Among the lines below, return each one that contains the word "permettent".

───── Listed records ─────

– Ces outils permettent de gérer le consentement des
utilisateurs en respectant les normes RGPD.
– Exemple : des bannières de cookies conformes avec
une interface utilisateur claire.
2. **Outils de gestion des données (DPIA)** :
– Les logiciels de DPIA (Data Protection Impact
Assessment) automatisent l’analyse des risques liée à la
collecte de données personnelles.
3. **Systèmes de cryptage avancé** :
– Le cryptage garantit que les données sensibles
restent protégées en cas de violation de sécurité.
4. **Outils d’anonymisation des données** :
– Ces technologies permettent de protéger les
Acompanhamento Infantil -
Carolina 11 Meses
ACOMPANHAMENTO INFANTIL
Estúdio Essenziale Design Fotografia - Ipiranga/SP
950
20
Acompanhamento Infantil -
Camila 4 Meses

─────

## Exercise solution
– Ces outils permettent de gérer le consentement des
– Ces technologies permettent de protéger les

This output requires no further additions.